Shadow boxing is an important foundation of boxing training. It helps you to perfect your movements and be precise without risking injury from contact with a bag or a sparring partner.
It might look like random punches being thrown in the air, but if you are shadow boxing properly then you will be controlling your movements and using your muscles. You can use shadow boxing to improve your footwork and your overall technique.
If you want to have a go at shadow boxing but don’t know where to start, then keep reading. We are going to take you through some important advice on how to really get the most out of your workout and use it to improve your boxing performance.
Planning Your Workout
Before you start your shadow boxing workout, you should make sure that you have a plan of what you want to get out of your workout. You will need to begin with a workout to loosen up your muscles and get your body ready to move without sustaining an injury.
If you have a particular skill that you want to improve make sure you include this in your workout. Break it down into smaller steps so you can work on each individual movement and get it just right.
You should try to balance out movements so that you work various muscle groups and perfect several different kinds of punches.
Shadow boxing is great for working on certain movements, but is also good for practising strategies and tactics that you might want to implement in the ring. Work on your combinations of punches, ducking, dodging and moving around the ring.
When you have included everything that you want to practice in your workout, you should also ensure that you cool down. This allows you to reduce your heart rate down slowly, and carry out slow movements to bring down your body temperature.
You should also stretch your muscles out to prevent the build up of lactic acid. Stretching also keeps your muscles lean and flexible which will improve your overall boxing performance.
Stay Relaxed And Light On Your Feet
You don’t need to punch with the same level of force as you would if you were sparring. Keep your movements light and use your shadow boxing time to work on technique rather than power. Your movements should be precise and fast, but loose.
If you are uptight then you won’t be able to make use of your full range of movement. Staying relaxed also helps you to find a good rhythm and be more precise.
Staying loose and punching with less force also gives you a great opportunity to practice your probing punches and feints. These are movements that are designed to look real to your opponent but never make full contact.
This is to get a reaction out of your opponent, or distract them while you attack in a different place.
Never stop moving and focus on your footwork
When you are in a boxing match, you won’t spend any time standing still. If you aren’t attacking then you are defending, dodging or moving around the ring. This means that you need to have good stamina and you should practice moving lightly and dynamically on your feet.
This conditions your body for fighting and gives you an opportunity to work on your speed and technique.
Practice dodging, bobbing, stepping forward as you punch, retreating, and pivoting. Focus on your footwork- how it feels, what you want to work on – keep up the high energy, then take a rest and do it again as you would in a real match.
When you first start boxing, the footwork element can feel quite uncomfortable. It is very different to how you would move in everyday life and how you use your body in other sports.

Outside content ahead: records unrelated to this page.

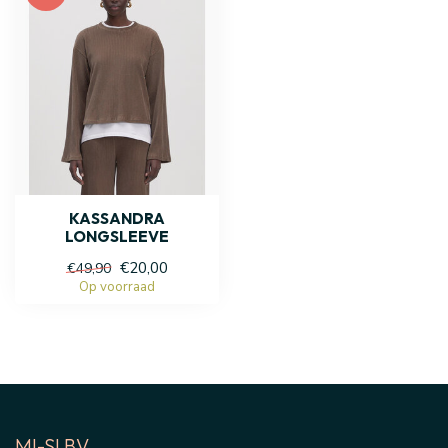
KASSANDRA
LONGSLEEVE
€20,00
€49,90
Op voorraad
MI-SI BV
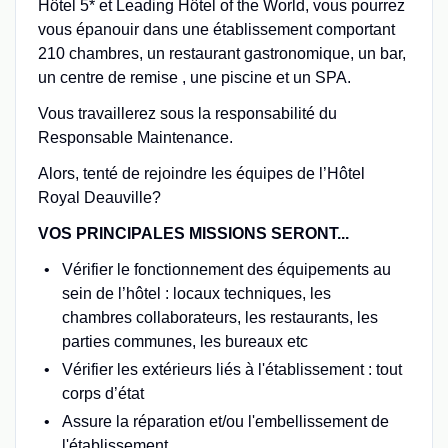
Hôtel 5* et Leading Hôtel of the World, vous pourrez
vous épanouir dans une établissement comportant
210 chambres, un restaurant gastronomique, un bar,
un centre de remise , une piscine et un SPA.
Vous travaillerez sous la responsabilité du
Responsable Maintenance.
Alors, tenté de rejoindre les équipes de l’Hôtel
Royal Deauville?
VOS PRINCIPALES MISSIONS SERONT...
Vérifier le fonctionnement des équipements au
sein de l’hôtel : locaux techniques, les
chambres collaborateurs, les restaurants, les
parties communes, les bureaux etc
Vérifier les extérieurs liés à l'établissement : tout
corps d’état
Assure la réparation et/ou l'embellissement de
l'établissement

Film Yourself Rather Than Looking In The Mirror
A lot of people are tempted to shadow box in front of a mirror for their whole session. There are some benefits to working out in front of a mirror as it allows you to check your form.
However, shadow boxing should prepare you for being in the ring and you don’t get to look at yourself during an actual fight. You need to learn how to reset and check your form without being able to see your reflection.

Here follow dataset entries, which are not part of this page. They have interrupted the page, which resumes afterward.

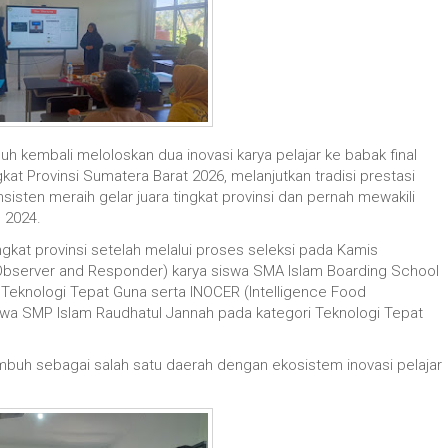
h kembali meloloskan dua inovasi karya pelajar ke babak final
kat Provinsi Sumatera Barat 2026, melanjutkan tradisi prestasi
sisten meraih gelar juara tingkat provinsi dan pernah mewakili
 2024.
ngkat provinsi setelah melalui proses seleksi pada Kamis
n Observer and Responder) karya siswa SMA Islam Boarding School
 Teknologi Tepat Guna serta INOCER (Intelligence Food
wa SMP Islam Raudhatul Jannah pada kategori Teknologi Tepat
buh sebagai salah satu daerah dengan ekosistem inovasi pelajar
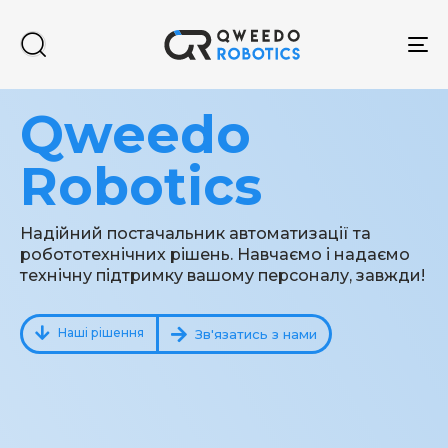
To
na
Qweedo
Robotics
Надійний постачальник автоматизації та
робототехнічних рішень. Навчаємо і надаємо
технічну підтримку вашому персоналу, завжди!
Наші рішення
Зв'язатись з нами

A good way to do this is to film your shadow boxing sessions. Watch it back and look at the shape of your body. If you notice any errors or mistakes then have another go and film it again.
Once you have found the right form, take notice of how your body feels in this position so you can recreate it without having to look at yourself.
Remember to look at the positioning of your feet, the angles of your body, your head movements, and your defensive stance. These are all things that you can practice and improve with shadow boxing.
How Long Should You Shadow Box For?
The length of your shadow boxing workout depends a lot on what other training you are doing and what you need to get out of the session.
You don’t want to overwork your body and risk sustaining an injury or muscle strain or sprain, but you want to work hard enough that you see an improvement in your fitness and your technique.
It is best to shadow box in blocks of around 15 minutes with a rest period in between. This recreates the rounds of a boxing match, but in longer stretches because you won’t be exerting as much energy as you would in a real match.
Remember that you can shadow box anywhere, all you need is a bit of space, so you can squeeze it in whenever you have time.
If you are waiting for the heavy bag at the gym to become available, or you want to do some cardio in between sets of weight training, then do 15 minutes of shadow boxing.